The report aims to influence global public opinion beyond Israel’s judicial system. “Wherever we speak, we’re heard with great respect,” Ben-Or said. “Even if you believe Israel is entirely responsible for the war, you cannot justify this type of terrorism. There’s no ‘but.’ It’s an unequivocal ‘no.’
"Sexual violence during an attack cannot be framed with political arguments.” The project’s message, she stressed, is not political. “Saying ‘yes, but’ implies there are cases where this horrific weapon is legitimate. Our clear stance, which we bring to the international stage, is heard.
"We speak not from a political perspective but from the most basic human one: this cannot be a weapon of war—not in Darfur, not in Congo, not against Yazidis, not in Ukraine and not in Israel.”
Nearly two years after the October 7 massacre, the Dinah Project report was fully published on Tuesday, revealing a harrowing picture of Hamas’s sexual violence during the attack and in captivity as a deliberate, pre-planned weapon.
Spanning 84 pages, it compiles evidence from a Nova music festival rape survivor, 15 former hostages, 17 eyewitnesses or earwitnesses to attacks, 27 rescue team members and extensive visual documentation.

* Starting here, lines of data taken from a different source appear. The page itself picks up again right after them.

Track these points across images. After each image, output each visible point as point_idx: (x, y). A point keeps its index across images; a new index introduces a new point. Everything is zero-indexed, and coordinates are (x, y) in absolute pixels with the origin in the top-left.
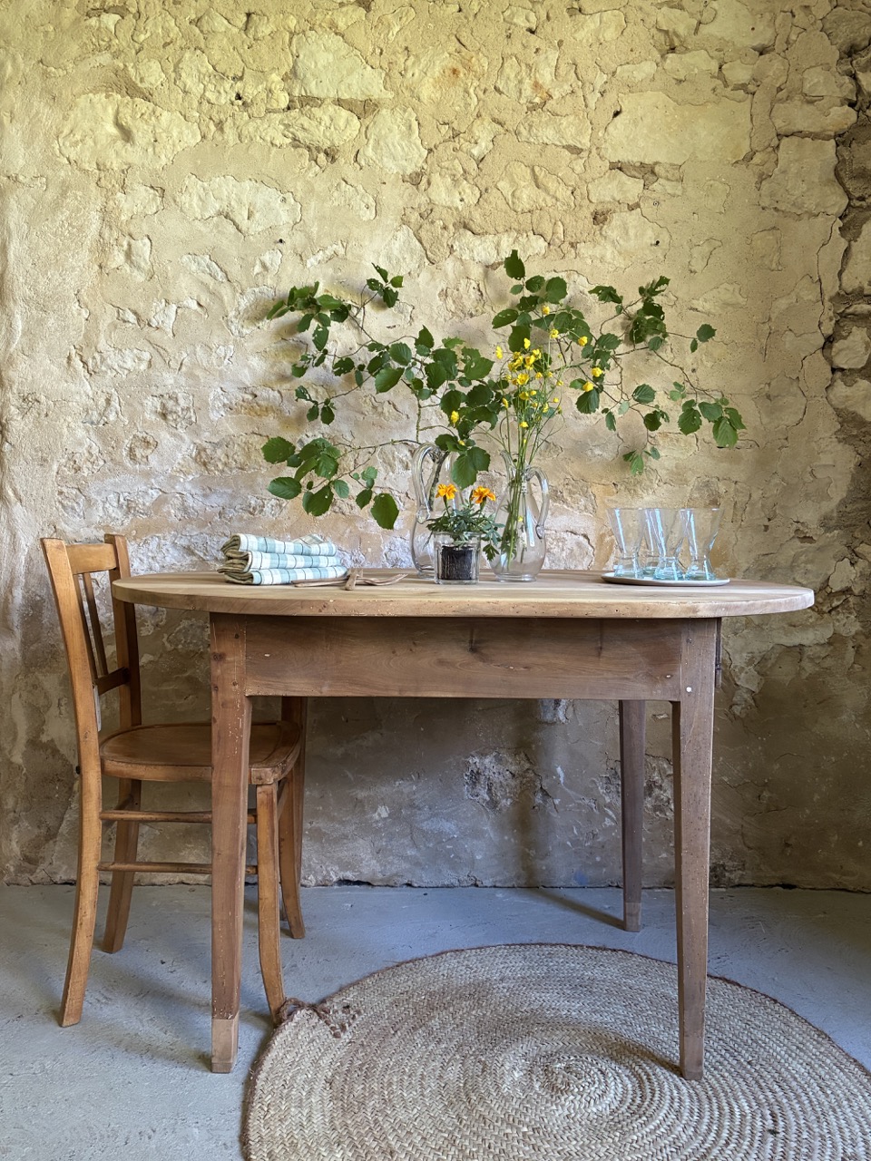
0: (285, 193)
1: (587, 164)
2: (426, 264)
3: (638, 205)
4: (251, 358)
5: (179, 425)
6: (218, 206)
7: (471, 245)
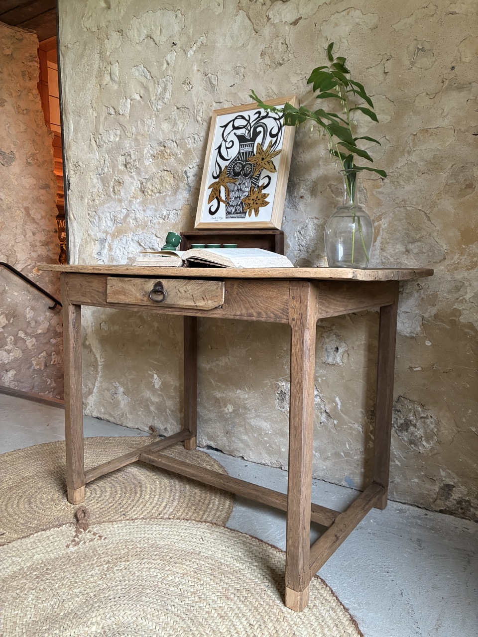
2: (253, 34)
4: (163, 124)
5: (132, 170)
6: (145, 32)
7: (281, 10)
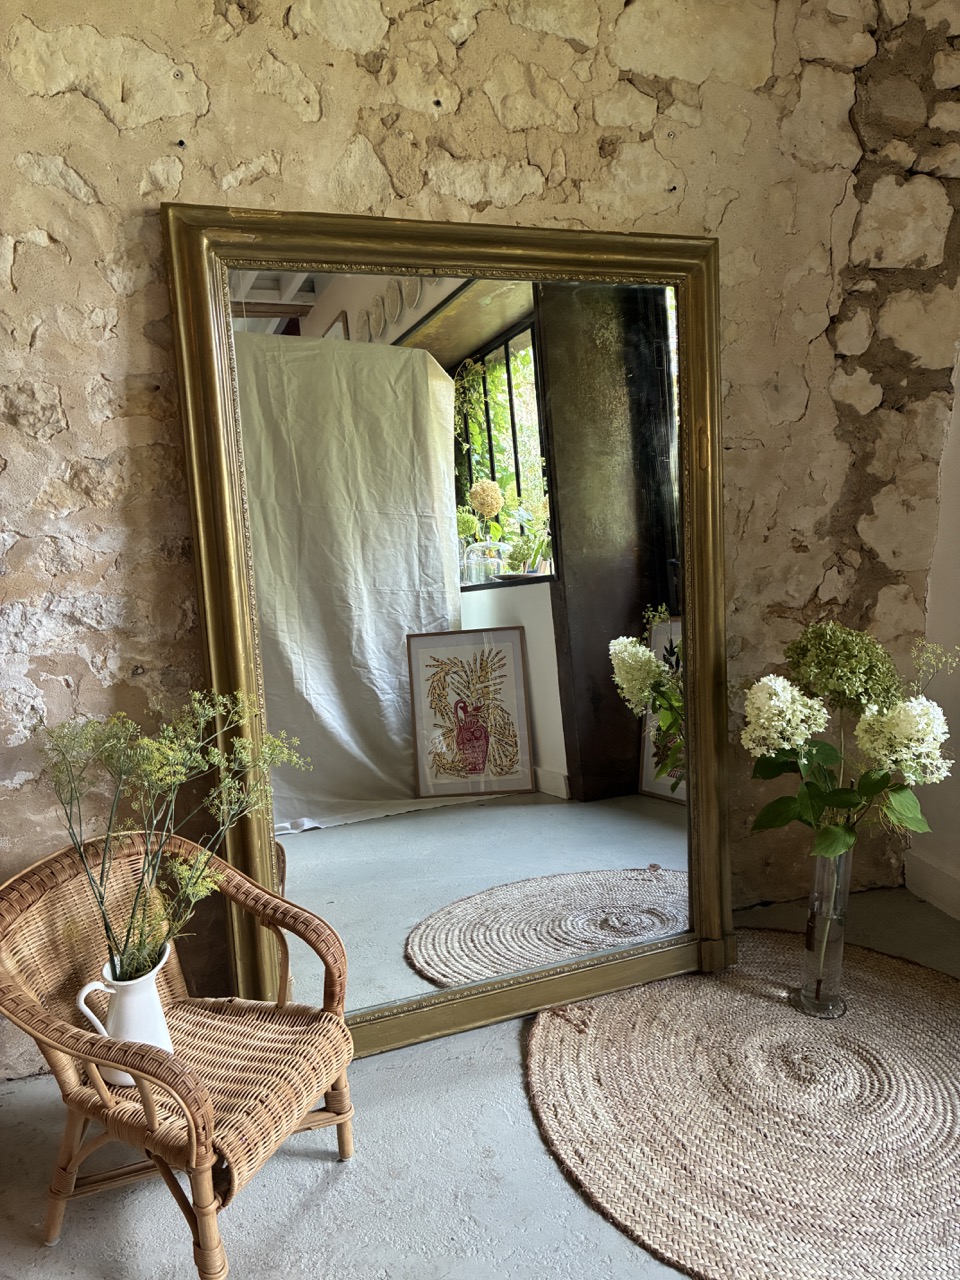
0: (182, 64)
1: (593, 68)
3: (650, 135)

The report details sexual violence at six locations—Nova music festival, Route 232, Nahal Oz base and the kibbutzim of Re’im, Nir Oz and Kfar Aza—along with assaults during captivity.
The Dinah Project underscores the calculated brutality of Hamas’s strategy, challenging narratives that downplay or justify such acts. Its dual focus on legal accountability and global awareness seeks to ensure justice for victims and clarity in the historical record, reinforcing that sexual violence as a tool of war is indefensible, regardless of context.